Em sua primeira temporada, a série não precisou se esforçar muito para ganhar o público. O retorno de Macchio e de Zabka foi suficiente para garantir o sucesso. Depois, mesmo investindo em temas sociais e de dramas juvenis, os novos capítulos não se afastaram de sua identidade. A quarta temporada sabe onde quer chegar e investe pesado, tanto no elenco, novos e da trilogia original, quanto nas narrativas.
A série de TV não terminou de maneira muito gloriosa, pelo menos, não com o mesmo glamour de seu início. Seis temporadas podem significar que a narrativa se estendeu para alguns capítulos a mais e que, talvez poderia ter sido resumido.
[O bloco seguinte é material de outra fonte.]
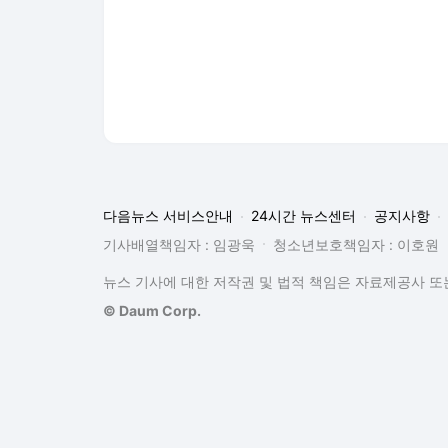
다음뉴스 서비스안내
24시간 뉴스센터
공지사항
기사배열책임자 : 임광욱
청소년보호책임자 : 이호원
뉴스 기사에 대한 저작권 및 법적 책임은 자료제공사 또는
© Daum Corp.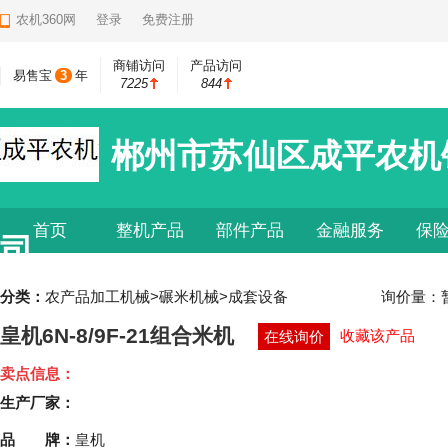
农机360网
登录
免费注册
商铺访问
产品访问
易售宝
3
年
7225
844
郴州市苏仙区成平农机
首页
整机产品
部件产品
金融服务
保
司
分类：
农产品加工机械>碾米机械>成套设备
询价量：
皇机6N-8/9F-21组合米机
收藏该产品
在线询价
卖点信息：
生产厂家：
品 牌：
皇机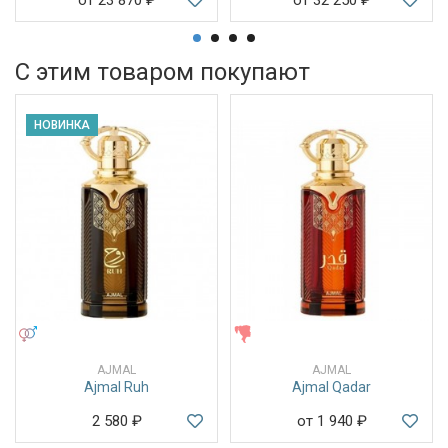
от 23 870
₽
от 32 250
₽
С этим товаром покупают
НОВИНКА
УНИСЕКС
ЖЕНСКИЕ
AJMAL
AJMAL
Ajmal Ruh
Ajmal Qadar
2 580
₽
от 1 940
₽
Contudo, Cobra Kai não perde a sua relevância, credibilidade, beleza e sentido. A série não fez rodeios e tratou com coragem e seriedade temas como o bullying, o preconceito, a violência tanto doméstica, quanto social, o racismo, até mesmo temas como migração, xenofobia, segregação de classes, dramas escolares... Até em dilemas familiares e conjugais a série soube dar um trato bastante especial. Um roteiro de primeira e uma produção com ótimas atuações, direção de elenco e diálogos profundos e honestos.
Estamos diante de algo que é mais que um simples legado. Talvez Karate Kid: Lendas não seja um capítulo final, como foi vendido pelo marketing. Por outro lado, apostar na mesma premissa pode não ser o suficiente para dar continuidade narrativa. Até Cobra Kai experimentou fazer isso, o que funcionou até certa temporada, depois, ela foi se perdendo. O filme que chegou a nós agora é pequeno, curto, resumido, mas muito bem feito. Bem narrado, construído. Encaixa-se perfeitamente na linha cronológica, inclusive, tira o filme de 2010 do limbo e o traz de volta elevando-o como um capítulo original e não como um reboot. A obra merece nossa atenção e um voto de credibilidade. É um bom programa em família. Não há tantos ensinamentos profundos como a série antecessora, mas nos garante um pouco de humor e boas atuações.